### YOUR ASSIGNMENT:
Begin at the line that has "Vijayan R*et al.", stop after the line that has "2. Halimah B.Z, Azlina", and print exactly those lines from the records below, without any pictures.

(Source data)
>>>

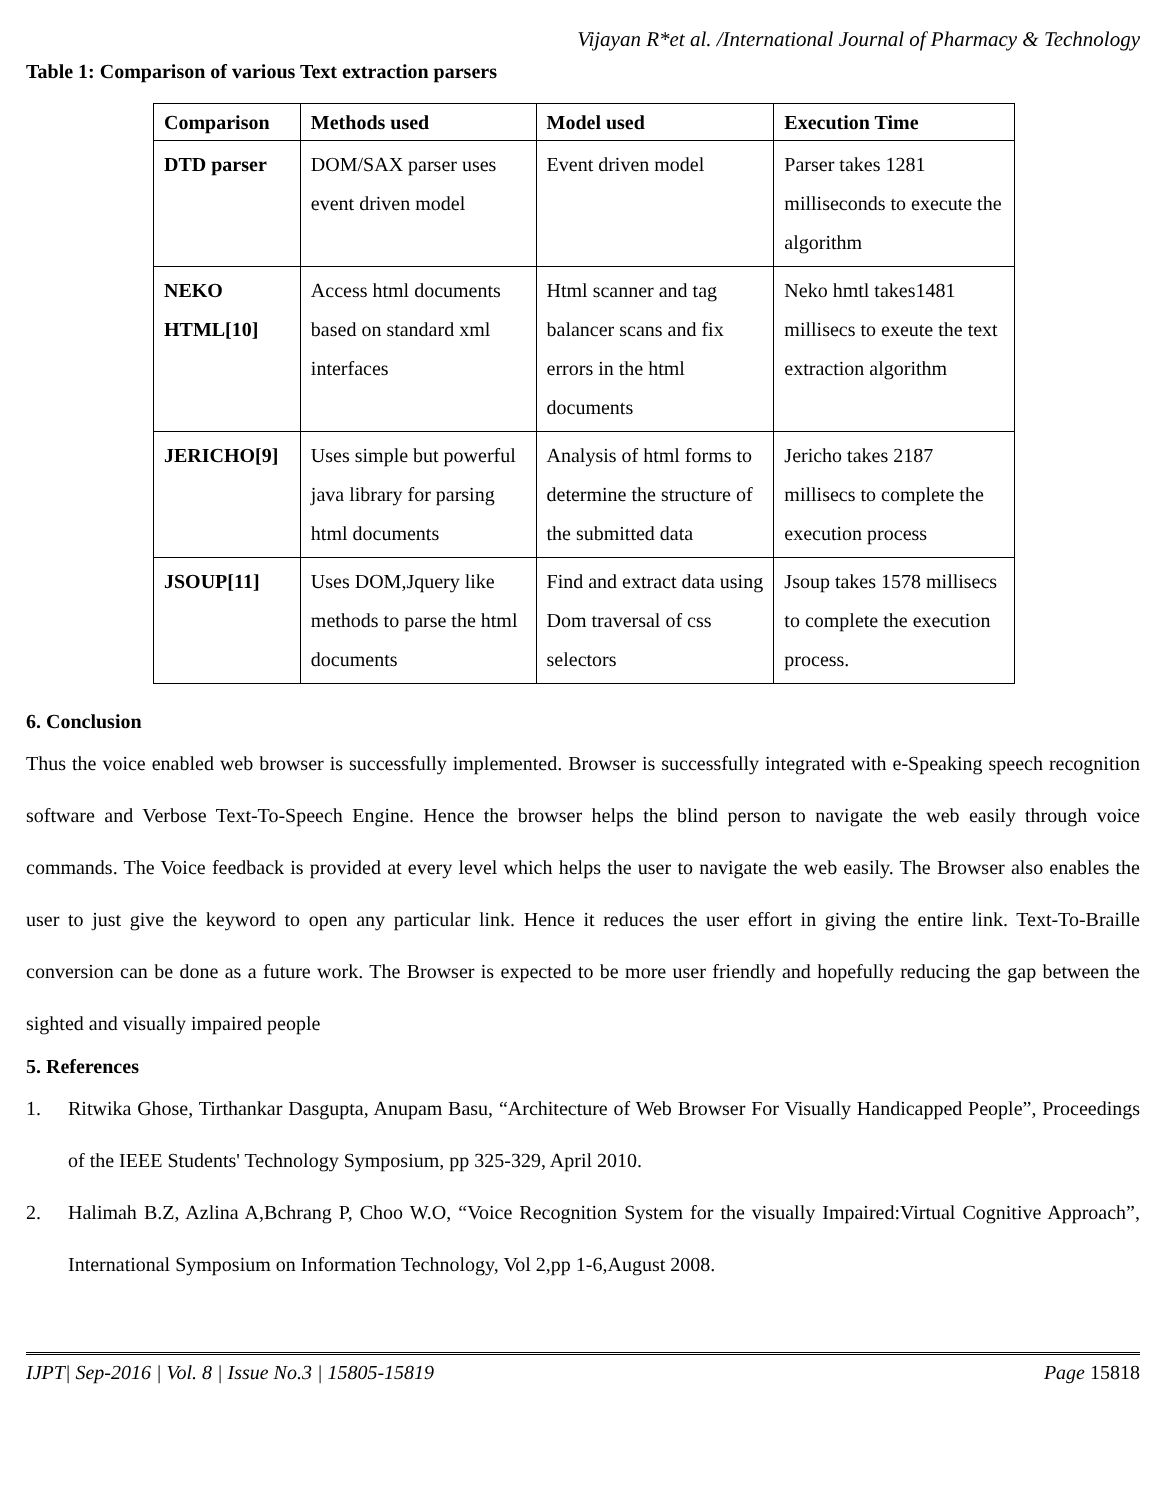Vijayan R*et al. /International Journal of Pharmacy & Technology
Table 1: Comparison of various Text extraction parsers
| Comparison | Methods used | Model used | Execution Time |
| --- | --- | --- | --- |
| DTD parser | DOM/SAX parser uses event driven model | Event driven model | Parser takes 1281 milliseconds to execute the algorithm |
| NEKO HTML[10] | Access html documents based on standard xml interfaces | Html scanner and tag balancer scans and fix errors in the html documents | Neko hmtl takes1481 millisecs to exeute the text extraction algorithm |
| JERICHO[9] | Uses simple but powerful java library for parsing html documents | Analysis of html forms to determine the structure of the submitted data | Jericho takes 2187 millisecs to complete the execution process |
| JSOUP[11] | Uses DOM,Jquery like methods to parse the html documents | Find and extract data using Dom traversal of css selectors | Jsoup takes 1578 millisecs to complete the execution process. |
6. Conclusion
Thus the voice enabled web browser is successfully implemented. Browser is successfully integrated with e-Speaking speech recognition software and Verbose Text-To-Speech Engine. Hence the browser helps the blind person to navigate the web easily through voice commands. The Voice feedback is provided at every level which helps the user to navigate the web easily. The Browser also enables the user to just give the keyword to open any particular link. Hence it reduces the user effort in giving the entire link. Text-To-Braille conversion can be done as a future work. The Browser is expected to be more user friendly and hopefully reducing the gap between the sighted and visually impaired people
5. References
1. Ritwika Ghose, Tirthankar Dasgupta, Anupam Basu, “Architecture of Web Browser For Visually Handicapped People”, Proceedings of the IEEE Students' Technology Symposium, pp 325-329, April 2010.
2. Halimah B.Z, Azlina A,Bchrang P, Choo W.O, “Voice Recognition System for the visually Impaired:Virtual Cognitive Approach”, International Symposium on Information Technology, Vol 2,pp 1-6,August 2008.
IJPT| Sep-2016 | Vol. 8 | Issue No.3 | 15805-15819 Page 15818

<<<
>>>

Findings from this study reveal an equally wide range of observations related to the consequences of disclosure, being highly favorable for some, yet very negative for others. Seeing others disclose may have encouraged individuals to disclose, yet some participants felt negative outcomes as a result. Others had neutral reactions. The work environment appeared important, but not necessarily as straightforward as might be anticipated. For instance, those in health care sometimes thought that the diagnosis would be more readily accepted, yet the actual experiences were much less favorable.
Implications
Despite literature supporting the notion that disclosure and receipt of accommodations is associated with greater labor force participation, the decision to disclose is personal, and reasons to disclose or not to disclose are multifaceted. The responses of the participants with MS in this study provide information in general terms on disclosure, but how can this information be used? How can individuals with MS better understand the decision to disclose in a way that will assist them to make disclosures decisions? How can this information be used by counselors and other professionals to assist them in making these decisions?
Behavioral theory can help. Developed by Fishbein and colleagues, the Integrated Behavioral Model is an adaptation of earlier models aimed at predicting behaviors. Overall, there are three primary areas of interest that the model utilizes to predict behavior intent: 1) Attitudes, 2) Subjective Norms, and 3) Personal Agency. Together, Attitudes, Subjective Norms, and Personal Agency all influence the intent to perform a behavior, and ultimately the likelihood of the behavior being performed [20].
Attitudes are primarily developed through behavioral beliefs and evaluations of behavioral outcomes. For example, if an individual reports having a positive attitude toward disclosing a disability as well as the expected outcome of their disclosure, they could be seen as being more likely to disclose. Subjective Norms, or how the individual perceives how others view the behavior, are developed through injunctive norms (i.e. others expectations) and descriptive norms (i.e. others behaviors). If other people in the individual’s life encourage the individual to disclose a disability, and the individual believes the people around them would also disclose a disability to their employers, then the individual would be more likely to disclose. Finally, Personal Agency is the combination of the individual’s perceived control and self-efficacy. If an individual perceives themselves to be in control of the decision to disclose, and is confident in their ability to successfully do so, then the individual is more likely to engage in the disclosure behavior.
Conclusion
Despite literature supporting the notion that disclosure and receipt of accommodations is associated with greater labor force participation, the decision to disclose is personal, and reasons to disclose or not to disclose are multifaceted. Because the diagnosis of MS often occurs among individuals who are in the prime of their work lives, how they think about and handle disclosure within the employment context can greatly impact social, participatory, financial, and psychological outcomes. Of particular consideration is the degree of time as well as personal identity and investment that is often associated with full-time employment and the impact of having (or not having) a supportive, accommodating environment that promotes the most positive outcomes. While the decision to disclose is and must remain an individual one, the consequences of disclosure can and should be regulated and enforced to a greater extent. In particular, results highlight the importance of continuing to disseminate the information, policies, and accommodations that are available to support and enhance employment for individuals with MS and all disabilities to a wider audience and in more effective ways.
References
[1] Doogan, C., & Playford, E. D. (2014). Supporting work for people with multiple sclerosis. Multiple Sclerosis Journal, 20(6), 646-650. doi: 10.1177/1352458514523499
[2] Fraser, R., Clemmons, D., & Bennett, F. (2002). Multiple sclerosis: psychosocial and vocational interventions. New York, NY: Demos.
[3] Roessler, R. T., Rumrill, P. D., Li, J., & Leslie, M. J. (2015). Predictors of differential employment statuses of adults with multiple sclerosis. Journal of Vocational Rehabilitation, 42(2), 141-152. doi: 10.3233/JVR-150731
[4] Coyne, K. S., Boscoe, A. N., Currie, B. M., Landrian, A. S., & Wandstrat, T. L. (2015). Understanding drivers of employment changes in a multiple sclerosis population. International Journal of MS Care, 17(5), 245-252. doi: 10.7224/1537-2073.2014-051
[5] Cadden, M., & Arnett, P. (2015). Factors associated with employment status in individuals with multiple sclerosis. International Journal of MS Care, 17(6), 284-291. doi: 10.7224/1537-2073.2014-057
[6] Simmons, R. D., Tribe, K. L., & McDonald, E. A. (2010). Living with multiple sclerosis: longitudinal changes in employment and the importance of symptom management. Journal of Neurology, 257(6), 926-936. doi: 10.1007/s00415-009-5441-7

<<<

### THE COMPLETED TASK:
Vijayan R*et al. /International Journal of Pharmacy & Technology
Table 1: Comparison of various Text extraction parsers
| Comparison | Methods used | Model used | Execution Time |
| --- | --- | --- | --- |
| DTD parser | DOM/SAX parser uses event driven model | Event driven model | Parser takes 1281 milliseconds to execute the algorithm |
| NEKO HTML[10] | Access html documents based on standard xml interfaces | Html scanner and tag balancer scans and fix errors in the html documents | Neko hmtl takes1481 millisecs to exeute the text extraction algorithm |
| JERICHO[9] | Uses simple but powerful java library for parsing html documents | Analysis of html forms to determine the structure of the submitted data | Jericho takes 2187 millisecs to complete the execution process |
| JSOUP[11] | Uses DOM,Jquery like methods to parse the html documents | Find and extract data using Dom traversal of css selectors | Jsoup takes 1578 millisecs to complete the execution process. |
6. Conclusion
Thus the voice enabled web browser is successfully implemented. Browser is successfully integrated with e-Speaking speech recognition software and Verbose Text-To-Speech Engine. Hence the browser helps the blind person to navigate the web easily through voice commands. The Voice feedback is provided at every level which helps the user to navigate the web easily. The Browser also enables the user to just give the keyword to open any particular link. Hence it reduces the user effort in giving the entire link. Text-To-Braille conversion can be done as a future work. The Browser is expected to be more user friendly and hopefully reducing the gap between the sighted and visually impaired people
5. References
1. Ritwika Ghose, Tirthankar Dasgupta, Anupam Basu, “Architecture of Web Browser For Visually Handicapped People”, Proceedings of the IEEE Students' Technology Symposium, pp 325-329, April 2010.
2. Halimah B.Z, Azlina A,Bchrang P, Choo W.O, “Voice Recognition System for the visually Impaired:Virtual Cognitive Approach”, International Symposium on Information Technology, Vol 2,pp 1-6,August 2008.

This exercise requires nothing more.